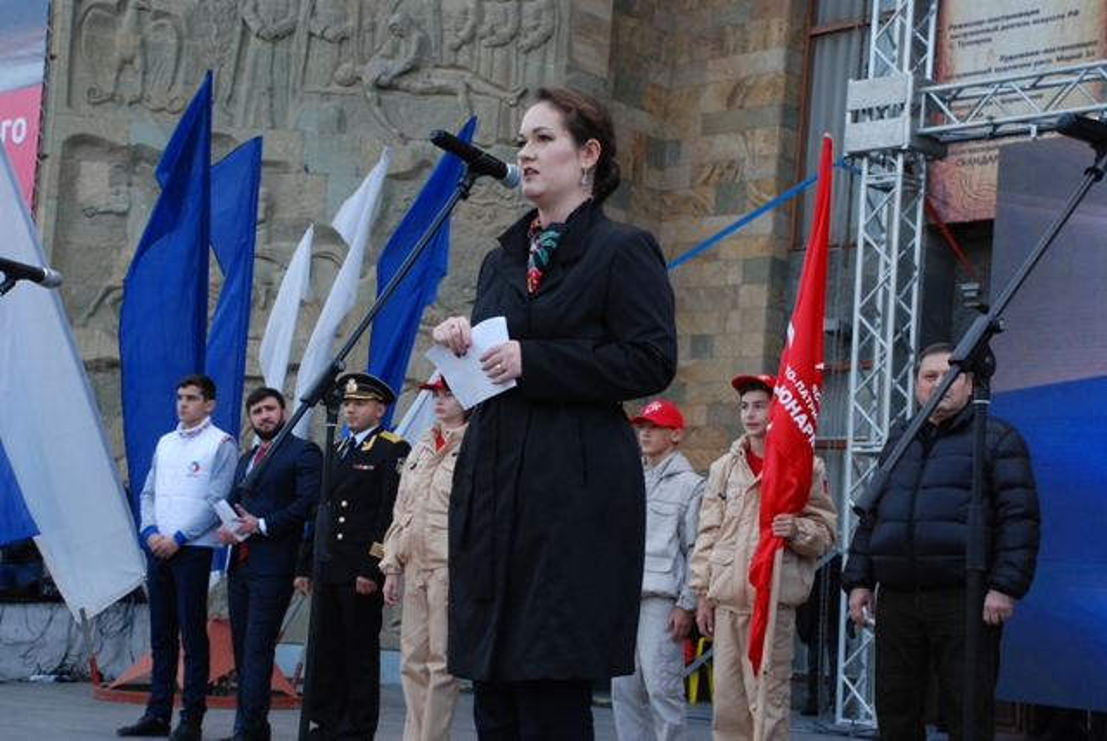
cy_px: 370
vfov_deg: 19.0
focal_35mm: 72
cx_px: 554
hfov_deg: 28.0
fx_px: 2216
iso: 800
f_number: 9
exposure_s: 1/200
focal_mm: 48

_Directions for this task:_ The expected output is the material above, repeated exactly and free of pictures.

_Result below:_
cy_px: 370
vfov_deg: 19.0
focal_35mm: 72
cx_px: 554
hfov_deg: 28.0
fx_px: 2216
iso: 800
f_number: 9
exposure_s: 1/200
focal_mm: 48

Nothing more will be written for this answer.